DECLARE @i INT = 0, @startTime DATETIME2, @endTime DATETIME2
SET @startTime = SYSDATETIME()
WHILE @i < 1000000
BEGIN
INSERT INTO auditSchema.auditTable DEFAULT VALUES
SET @i += 1
END
SET @endTime = SYSDATETIME()
SELECT DATEDIFF( second, @startTime, @endTime ) AS sqlAudit
GO
-- Cleanup
TRUNCATE TABLE auditSchema.auditTable
GO
ALTER DATABASE AUDIT SPECIFICATION [dbAudit1] WITH ( STATE = Off );
DROP DATABASE AUDIT SPECIFICATION [dbAudit1]
GO
USE master
ALTER SERVER AUDIT auditTableAccess WITH ( STATE = OFF );
DROP SERVER AUDIT auditTableAccess
GO
/*
-- Inspect the audit output
IF OBJECT_ID('tempdb..#tmp') IS NOT NULL DROP TABLE #tmp
SELECT *
INTO #tmp
FROM fn_get_audit_file ( 'S:\SQLAudit\auditTableAccess_*.sqlaudit', DEFAULT, DEFAULT );
GO
SELECT statement, MIN(event_time), MAX(event_time), COUNT(*) AS records
FROM #tmp
GROUP BY statement
GO
*/
-- Test 02 - SQL Audit END
------------------------------------------------------------------------------------------------
------------------------------------------------------------------------------------------------
-- Test 03 - Triggers START
-- Trial INSERT/UPDATE trigger with log table
------------------------------------------------------------------------------------------------
USE testAuditDb
GO
CREATE TABLE dbo.auditLog
(
auditLogLog INT IDENTITY PRIMARY KEY,
schemaName SYSNAME NOT NULL,
tableName SYSNAME NOT NULL,
dateAdded DATETIME NOT NULL DEFAULT GETDATE(),
addedBy SYSNAME NOT NULL DEFAULT SUSER_NAME(),
auditXML XML
)
GO
-- Generic audit trigger
CREATE TRIGGER trg_dbo__triggerTest ON auditSchema.auditTable
FOR INSERT, UPDATE, DELETE
AS
BEGIN
IF @@rowcount = 0 RETURN
SET NOCOUNT ON
DECLARE @action VARCHAR(10)
IF EXISTS ( SELECT * FROM inserted )
AND EXISTS ( SELECT * FROM deleted )
SET @action = 'UPDATE'
ELSE IF EXISTS ( SELECT * FROM inserted )
SET @action = 'INSERT'
ELSE IF EXISTS ( SELECT * FROM deleted )
SET @action = 'DELETE'
INSERT INTO dbo.auditLog ( schemaName, tableName, auditXML )

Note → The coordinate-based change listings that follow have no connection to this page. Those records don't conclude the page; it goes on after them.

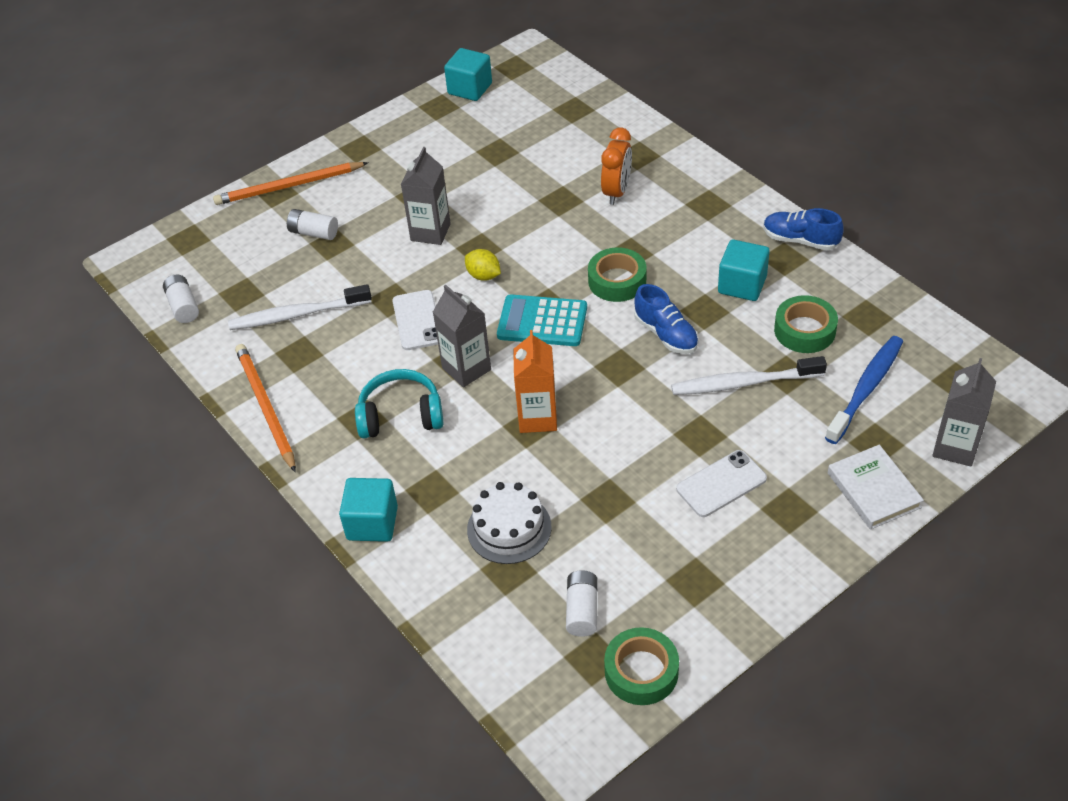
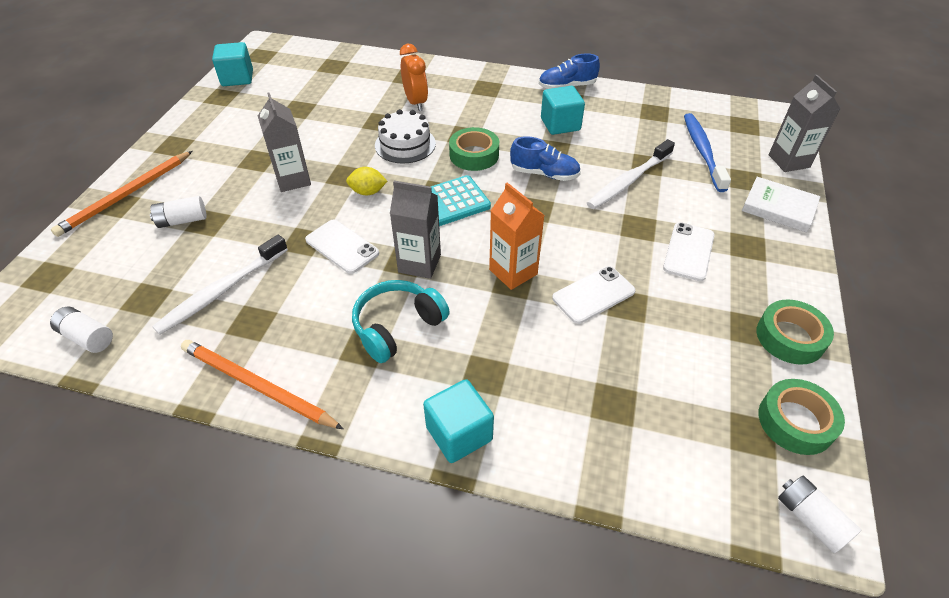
camera: 40 degrees left, 0 degrees up
(509, 528) = (579, 368): white cake -> white cake (405, 144)
(582, 610) = (702, 400): white battery -> white battery (810, 519)
(586, 475) = (593, 295): none -> white phone
(804, 330) = (628, 134): green tape -> green tape (790, 337)

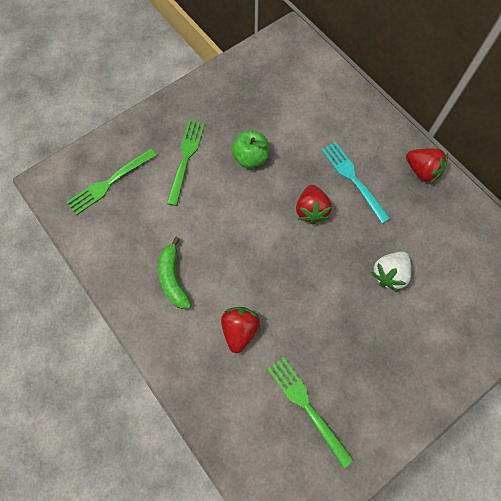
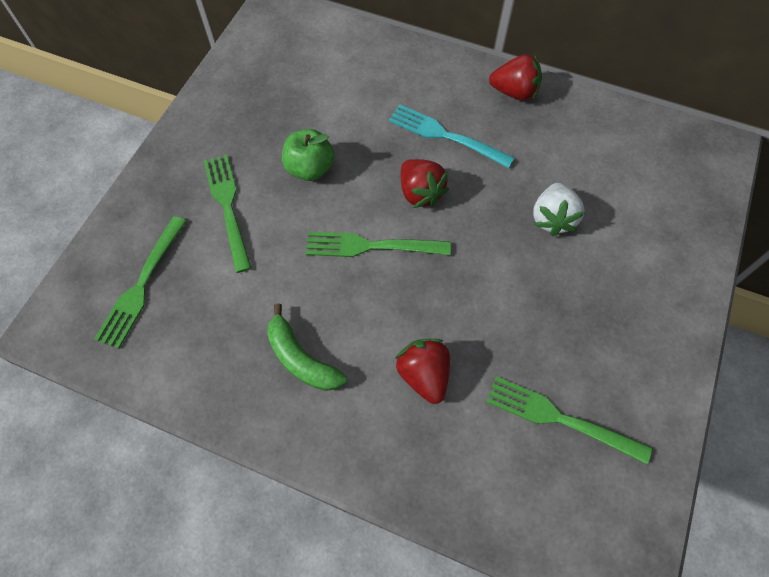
camera: 30 degrees left, 5 degrees down
(258, 230) = (371, 246): none -> green fork

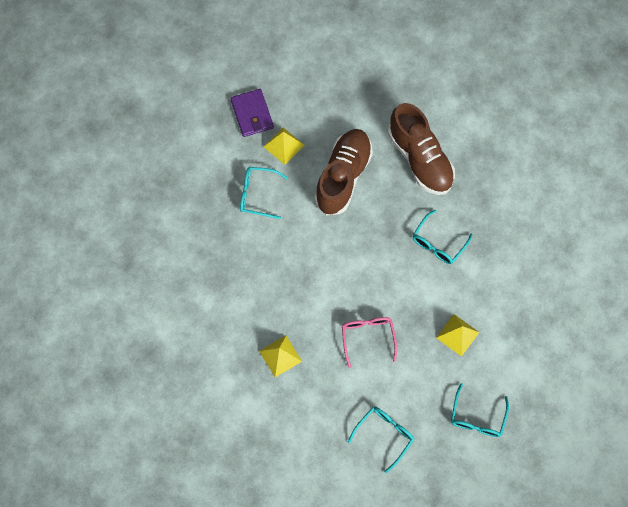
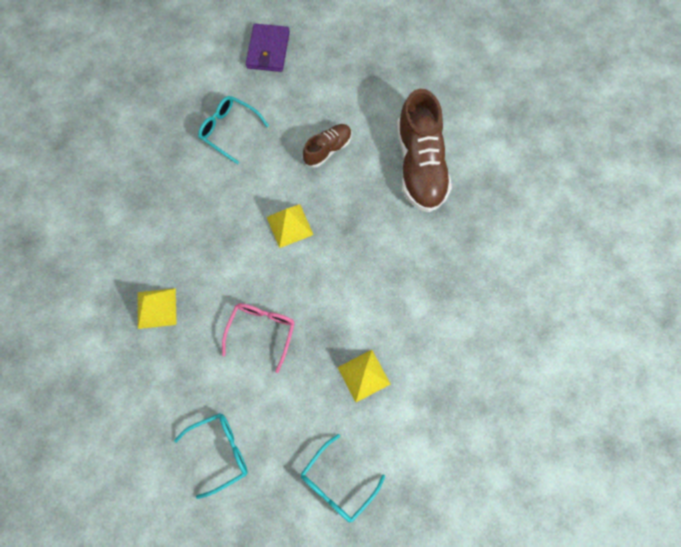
camera: 25 degrees right, 0 degrees up
(284, 146) = (283, 93): yellow pyramid -> yellow pyramid (289, 226)
(343, 177) = (328, 149): brown shoe -> brown shoe, size x0.53
(438, 243) = (394, 263): turquoise glasses -> none

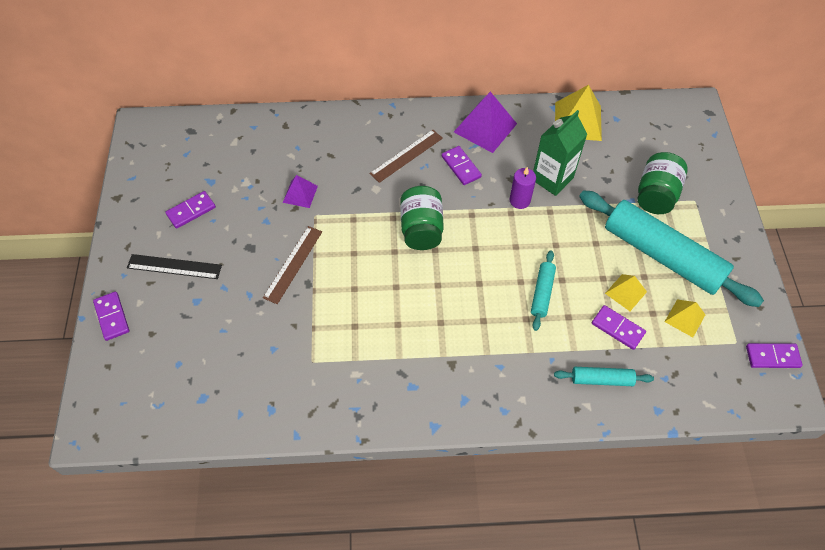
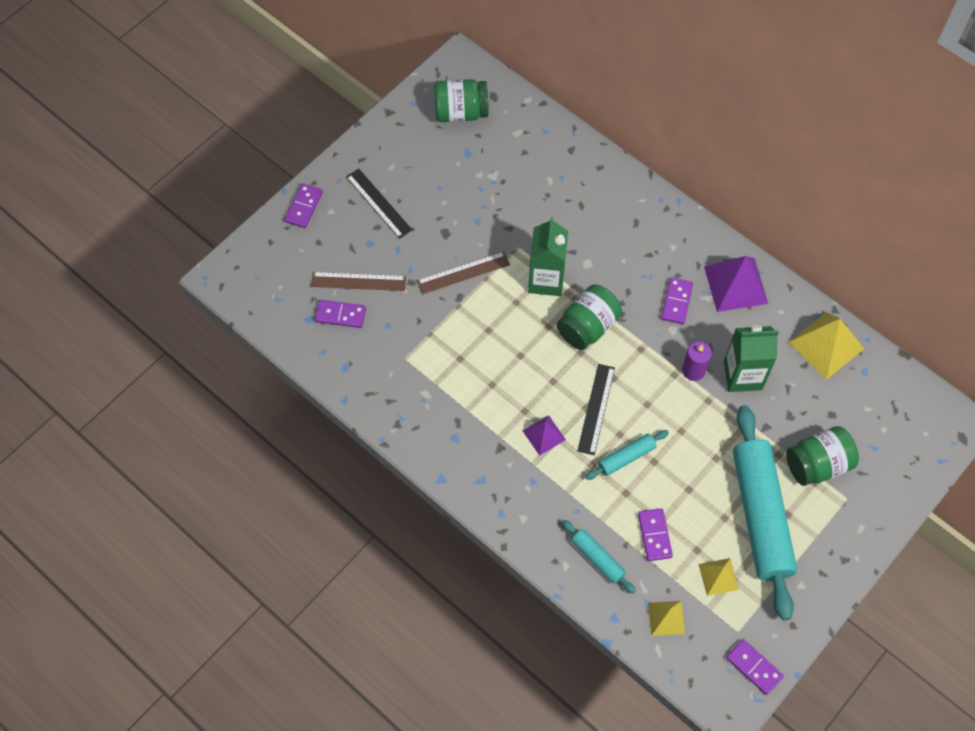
camera: 45 degrees right, 5 degrees up
(176, 158) = (461, 112): none -> green jar
(191, 211) = (431, 167): purple domino -> purple domino (340, 315)
(300, 194) = (524, 219): purple pyramid -> purple pyramid (544, 435)
(359, 221) = (546, 280): none -> green carton
(406, 155) = (642, 255): brown ruler -> brown ruler (358, 281)
(487, 278) = (596, 409): none -> black ruler
(625, 292) = (694, 516): yellow pyramid -> yellow pyramid (666, 618)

SELECT OBJECT_SCHEMA_NAME( parent_id ) schemaName, OBJECT_NAME( parent_id ) tableName,
(
SELECT
@action "@action",
( SELECT 'inserted' source, * FROM inserted FOR XML RAW, TYPE ),
( SELECT 'deleted' source, * FROM deleted FOR XML RAW, TYPE )
FOR XML PATH('mergeOutput'), TYPE
) x
FROM sys.triggers
WHERE OBJECT_ID = @@procid
AND ( EXISTS ( SELECT * FROM inserted )
OR EXISTS ( SELECT * FROM deleted )
)
END
GO
-- Add a million rows to the table and time it.
DECLARE @i INT = 0, @startTime DATETIME2, @endTime DATETIME2
SET @startTime = SYSDATETIME()
WHILE @i < 1000000
BEGIN
INSERT INTO auditSchema.auditTable DEFAULT VALUES
SET @i += 1
END
SET @endTime = SYSDATETIME()
SELECT DATEDIFF( second, @startTime, @endTime ) AS triggers
GO
-- Cleanup
TRUNCATE TABLE auditSchema.auditTable
DROP TABLE dbo.auditLog
DROP TRIGGER auditSchema.trg_dbo__triggerTest
GO
-- Test 03 - Triggers END
------------------------------------------------------------------------------------------------
Whilst the trigger option didn't do very well here, my trigger code could be simplified depending on what you want to capture and it does allow you access to the old and new values in a fairly usable format which SQL Audit does not. I have used this technique for a lower-activity config table and it works quite well. Depending on what you want to capture you could also consider Change Data Capture.
Let me know how you get on with your trials. Good luck.